Asynchronous Programming with Seastar

Nadav Har’El - nyh@ScyllaDB.com

Avi Kivity - avi@ScyllaDB.com

Back to table of contents. Previous: 23 Memory allocation in Seastar.

24 Isolation of application components

Seastar makes multi-tasking very easy - as easy as running an asynchronous function. It is therefore easy for a server to do many unrelated things in parallel. For example, a server might be in the process of answering 100 users’ requests, and at the same time also be making progress on some long background operation.

But in the above example, what percentage of the CPU and disk throughput will the background operation get? How long can one of the user’s requests be delayed by the background operation? Without the mechanisms we describe in this section, these questions cannot be reliably answered:

Complex Seastar applications often have different components which run in parallel and have different performance objectives. In the above example we saw two components - user requests and the background operation. The first goal of the mechanisms we describe in this section is to isolate the performance of each component from the others; In other words, the throughput and latency of one component should not depend on decisions that another component makes - e.g., how many continuations it runs in parallel. The second goal is to allow the application to control this isolation, e.g., in the above example allow the application to explicitly control the amount of CPU the background operation recieves, so that it completes at a desired pace.
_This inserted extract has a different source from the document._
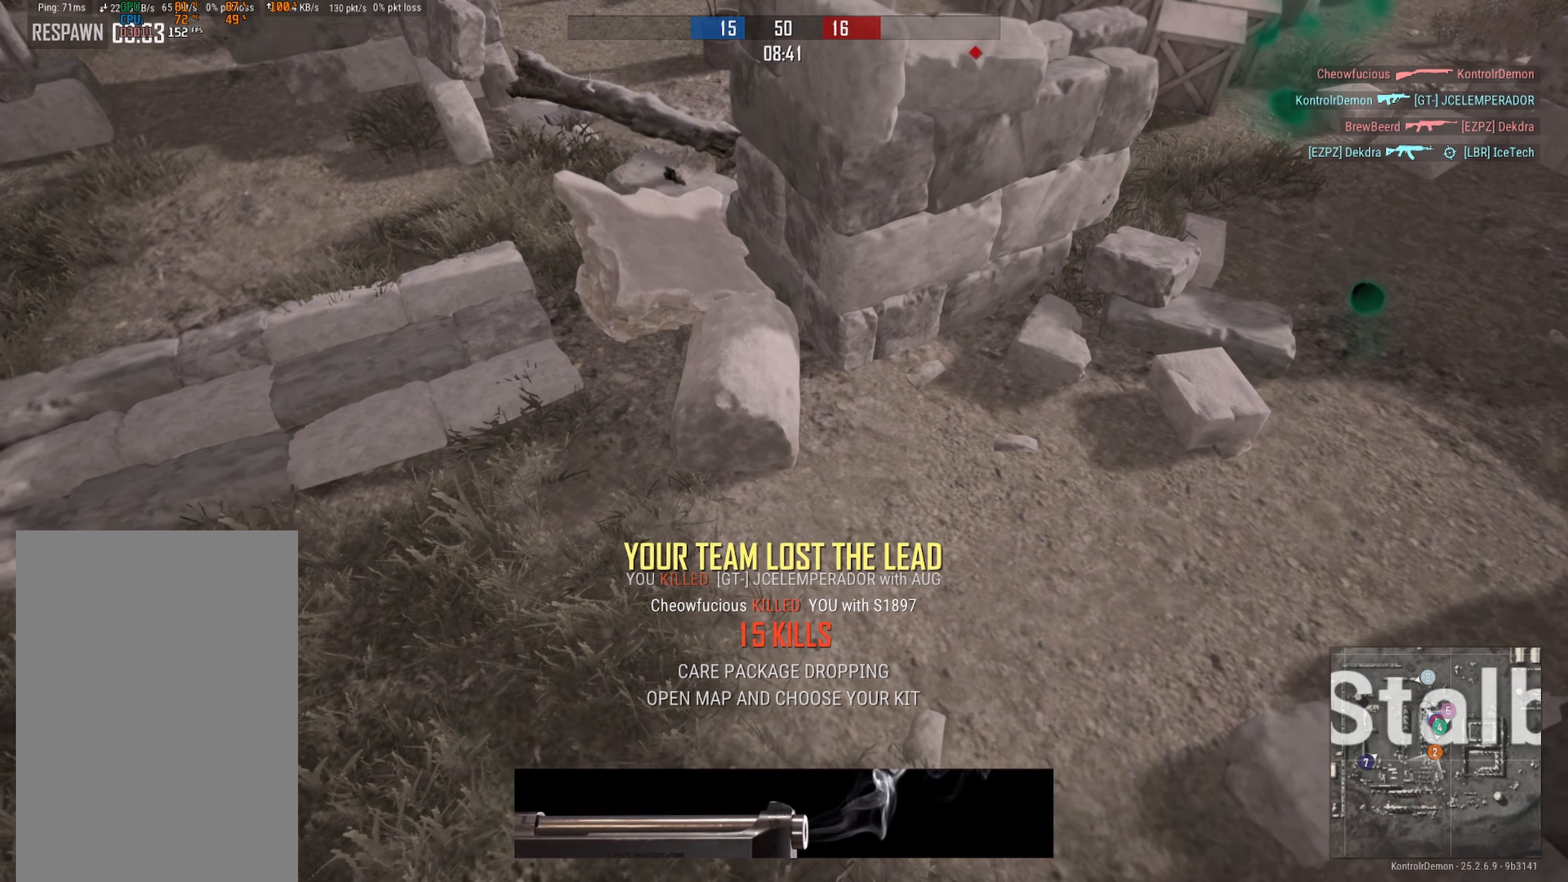
{"buttons": [], "left_stick": "center", "right_stick": "center", "events": [[134, "SELECT", "up"]]}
In the above examples we used CPU time as the limited resource that the different components need to share effectively. As we show later, another important shared resource is disk I/O.

24.1 Scheduling groups (CPU scheduler)

Consider the following asynchronous function loop(), which loops until some shared variable stop becomes true. It keeps a counter of the number of iterations until stopping, and returns this counter when finally stopping.
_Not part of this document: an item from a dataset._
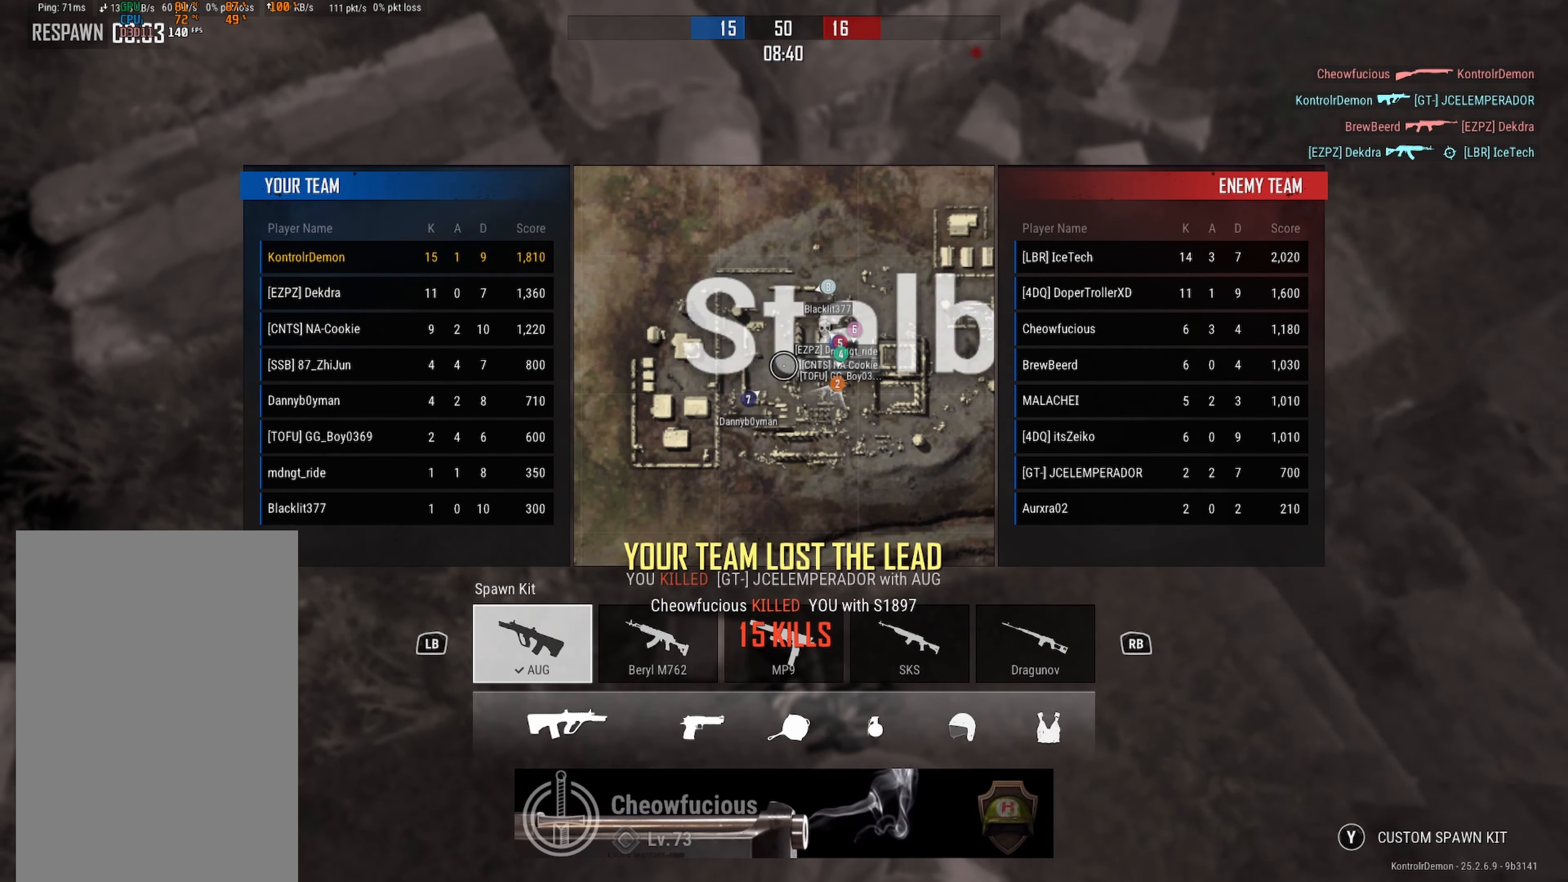
{"buttons": [], "left_stick": "center", "right_stick": "center", "events": []}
seastar::future<long> loop(int parallelism, bool& stop) {
    return seastar::do_with(0L, [parallelism, &stop] (long& counter) {
        return seastar::parallel_for_each(boost::irange<unsigned>(0, parallelism),
            [&stop, &counter]  (unsigned c) {
                return seastar::do_until([&stop] { return stop; }, [&counter] {
                    ++counter;
                    return seastar::make_ready_future<>();
                });
            }).then([&counter] { return counter; });
    });
}

The parallelism parameter determines the parallelism of the silly counting operation: parallelism=1 means we have just one loop incrementing the counter; parallelism=10 means we start 10 loops in parallel all incrementing the same counter.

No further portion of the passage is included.